Here are a few recipes to help you celebrate National Panini Month in good taste:
Spicy Barbecue steak panini with crispy onions
By Texas Beef Council
Pre-heat Panini grill to high, or use a skillet plus a cast iron skillet to press down with.
- Vegetable oil
- 2 cups all-purpose flour
- 1 tbsp salt
- 1 tsp freshly ground black pepper
- ½ tsp paprika
- 1 large onion, thinly sliced and separated into rings
- 2 hoagie buns, split
- 1 tbsp butter, melted
- 1 tbsp mayonnaise
- 4-oz leftover grilled steak, thinly sliced (about 6 slices)

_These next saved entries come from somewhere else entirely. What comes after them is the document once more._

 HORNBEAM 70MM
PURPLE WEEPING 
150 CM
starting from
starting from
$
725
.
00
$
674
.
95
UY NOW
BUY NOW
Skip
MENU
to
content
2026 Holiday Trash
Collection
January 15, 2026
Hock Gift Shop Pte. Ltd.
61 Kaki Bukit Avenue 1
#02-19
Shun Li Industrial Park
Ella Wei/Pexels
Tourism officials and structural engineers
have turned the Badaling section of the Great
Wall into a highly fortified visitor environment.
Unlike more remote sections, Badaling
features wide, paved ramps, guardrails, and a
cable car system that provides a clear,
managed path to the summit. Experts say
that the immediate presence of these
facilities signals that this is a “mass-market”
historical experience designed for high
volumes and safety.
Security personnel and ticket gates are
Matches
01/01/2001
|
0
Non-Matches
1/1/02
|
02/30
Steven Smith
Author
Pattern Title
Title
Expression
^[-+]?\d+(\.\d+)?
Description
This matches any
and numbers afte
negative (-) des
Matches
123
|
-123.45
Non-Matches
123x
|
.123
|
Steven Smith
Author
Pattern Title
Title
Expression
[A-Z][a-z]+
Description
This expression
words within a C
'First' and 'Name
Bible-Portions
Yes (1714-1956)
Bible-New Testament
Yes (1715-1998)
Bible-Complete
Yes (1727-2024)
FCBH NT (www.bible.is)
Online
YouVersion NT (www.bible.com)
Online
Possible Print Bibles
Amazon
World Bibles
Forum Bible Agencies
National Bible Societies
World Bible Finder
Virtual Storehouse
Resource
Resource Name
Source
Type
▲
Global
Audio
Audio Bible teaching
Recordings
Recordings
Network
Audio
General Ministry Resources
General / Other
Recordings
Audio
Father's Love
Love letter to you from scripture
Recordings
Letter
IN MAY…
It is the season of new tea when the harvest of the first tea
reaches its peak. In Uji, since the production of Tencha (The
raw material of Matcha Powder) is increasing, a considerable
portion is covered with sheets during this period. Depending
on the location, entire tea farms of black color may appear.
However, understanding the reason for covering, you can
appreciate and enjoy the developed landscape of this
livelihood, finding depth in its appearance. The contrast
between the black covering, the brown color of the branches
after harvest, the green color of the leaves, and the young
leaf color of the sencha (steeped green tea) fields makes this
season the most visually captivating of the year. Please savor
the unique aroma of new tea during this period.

- 2-oz smoked Cheddar cheese, thinly sliced
- 1/3 cup chipotle barbecue sauce
1. In a deep, heavy skillet, heat about 2 inches of oil over high heat until it registers 375›F on thermometer
2. Meanwhile, in a large bowl, combine flour, salt, pepper and paprika. Add onion and toss to lightly coat, shaking off and discarding excess flour. Carefully transfer onion rings to the hot oil and fry, turning once, until golden brown and crispy, 3 to 5 minutes. Using a slotted spoon, transfer to a plate lined with paper towels and keep warm.

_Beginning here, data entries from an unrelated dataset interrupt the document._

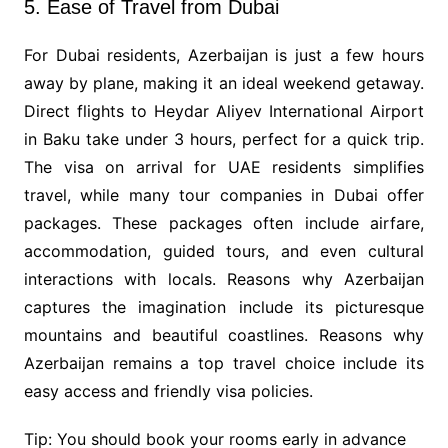
5. Ease of Travel from Dubai
For Dubai residents, Azerbaijan is just a few hours
away by plane, making it an ideal weekend getaway.
Direct flights to Heydar Aliyev International Airport
in Baku take under 3 hours, perfect for a quick trip.
The visa on arrival for UAE residents simplifies
travel, while many tour companies in Dubai offer
packages. These packages often include airfare,
accommodation, guided tours, and even cultural
interactions with locals. Reasons why Azerbaijan
captures the imagination include its picturesque
mountains and beautiful coastlines. Reasons why
Azerbaijan remains a top travel choice include its
easy access and friendly visa policies.
Tip: You should book your rooms early in advance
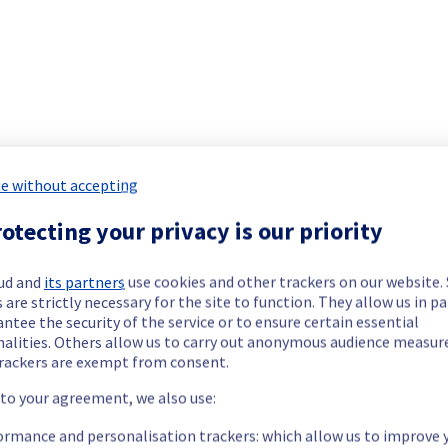
.
e without accepting
otecting your privacy is our priority
ide updates as necessary.
ud and
its partners
use cookies and other trackers on our website
 are strictly necessary for the site to function. They allow us in pa
ntee the security of the service or to ensure certain essential
nalities. Others allow us to carry out anonymous audience measu
rackers are exempt from consent.
 to your agreement, we also use:
ormance and personalisation trackers: which allow us to improve 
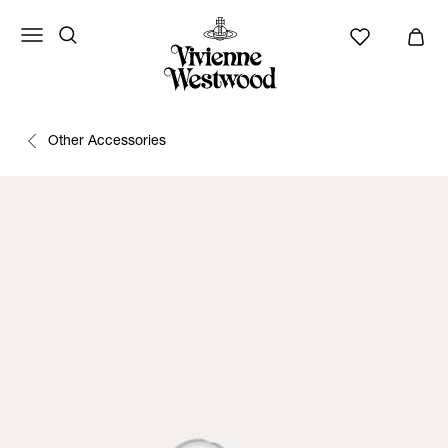
Other Accessories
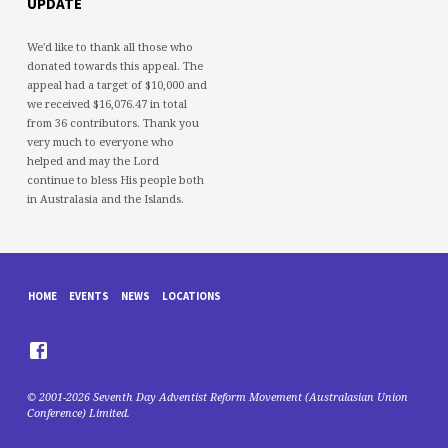
UPDATE
We'd like to thank all those who
donated towards this appeal. The
appeal had a target of $10,000 and
we received $16,076.47 in total
from 36 contributors. Thank you
very much to everyone who
helped and may the Lord
continue to bless His people both
in Australasia and the Islands.
HOME
EVENTS
NEWS
LOCATIONS
© 2001-2026 Seventh Day Adventist Reform Movement (Australasian Union
Conference) Limited.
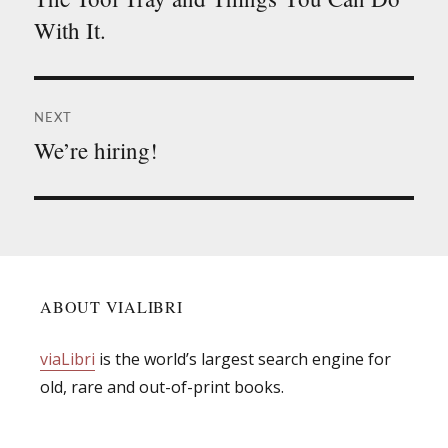
With It.
post:
NEXT
We’re hiring!
Next
post:
ABOUT VIALIBRI
viaLibri
is the world’s largest search engine for
old, rare and out-of-print books.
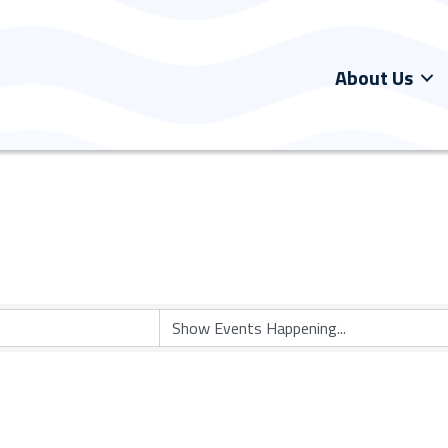
About Us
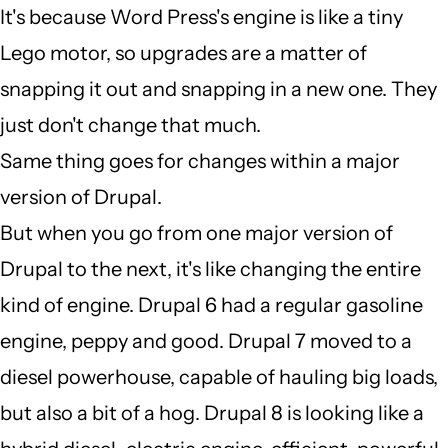
It's because Word Press's engine is like a tiny
verified)
I
Lego motor, so upgrades are a matter of
dont
snapping it out and snapping in a new one. They
understand
just don't change that much.
why
Same thing goes for changes within a major
a
version of Drupal.
major
But when you go from one major version of
by
Drupal to the next, it's like changing the entire
Auto
kind of engine. Drupal 6 had a regular gasoline
EPC
engine, peppy and good. Drupal 7 moved to a
(not
diesel powerhouse, capable of hauling big loads,
verified)
but also a bit of a hog. Drupal 8 is looking like a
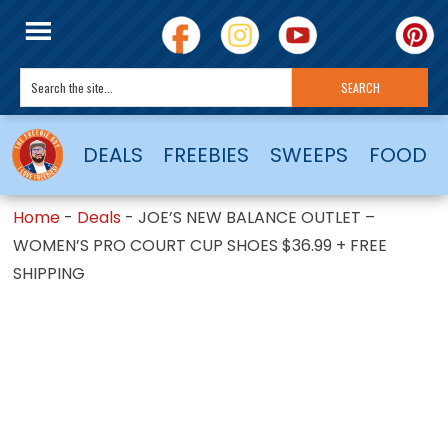
DEALS
FREEBIES
SWEEPS
FOOD
Home
-
Deals
-
JOE’S NEW BALANCE OUTLET –
WOMEN’S PRO COURT CUP SHOES $36.99 + FREE
SHIPPING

3. Place buns, cut side down, on a work surface and brush crusts with butter. Turn buns over and spread mayonnaise over bottom halves. Evenly layer with steak, cheese and 1 cup of fried onions. Drizzle with barbecue sauce. Cover with top halves and press gently to pack.
4. Place sandwiches in grill, close the top plate and cook until golden brown, 3 to 4 minutes. Serve immediately, with the remaining fried onions on the side.
Jennifer's Favorite Sandwich
- Provolone Cheese
- Shredded Chicken (Rotisserie)
- Tuscan Bread
- Chipotle Chili Pepper
Mash avocados into a spread in one bowl. In another bowl combine the mayonnaise and chipotle chili pepper to taste. Take bread and spread avocado on one side. Top it with the chicken, then cheese. On the other slice spread on the chipotle mayonnaise then cover with pepperoni. Combine the two slices of bread to make your sandwich then put on the Panini grill until golden brown.
Vegetarian Breakfast Panini:
YIELD: 6 panini
- 12 eggs
- 1 c sliced tomatoes
- 1 c fresh spinach (rinsed, sorted & chopped)
- Swiss cheese
- Dill bread
Whisk the eggs in a medium bowl. Add the tomatoes and spinach to the eggs. Butter the baking pan and pour the egg mixture into the baking pan. Bake until eggs are firm but not dry, about 6 minutes at 375¢ª. Set eggs aside and allow to cool for about 3 minutes. Placed cooked eggs on cutting board and cut into squares. Place the eggs on the dill bread, top with swiss cheese and place the other pice of dill bread on top. Grill for 4 minutes until golden brown.
Lightened-Up Dessert Panini for one
- One large peach
- 1/4 cup fresh blueberries
- two ounces light cream cheese, room temperature
- sprinkle of cinnamon and sugar
- Light (40 calorie) wheat bread, or one-half of a whole wheat pita bread
Spray medium-hot skillet with cooking spray. Place one slice of bread onto skillet, top with thinly sliced cream cheese, then add peaches and blueberries. Top with second slice of bread. (alternatively, stuff ingredients into the pita half, then grill on each side.)
Grill each side for about three minutes.
Decadent Dessert Panini
- 1 cup chocolate hazelnut spread
- 8 slices white bread, cut 1/2-inch thick
- 2 bananas, sliced lengthwise
- 16 marshmallows, cut in halves
- softened butter
- powdered sugar, for dusting
- Preheat the grill to medium-low.
- Heat hazelnut spread, so that it lightly coats the back of a spoon.
- Spread all slices of bread with a thin layer of hazelnut spread.
- Apply banana slices to 4 pieces of bread and marshmallows to the remaining 4 pieces.
- Take 1 slice of bread with banana, and 1 with marshmallows and press them together, making a sandwich. Repeat.
- Apply a light layer of butter to each side of the sandwiches.
- Place each sandwich on the pre-heated grill for 2 minutes per side.
- Once cooked, cut each sandwich in half on the diagonal.
- Put sandwiches on a platter and dust with powdered sugar.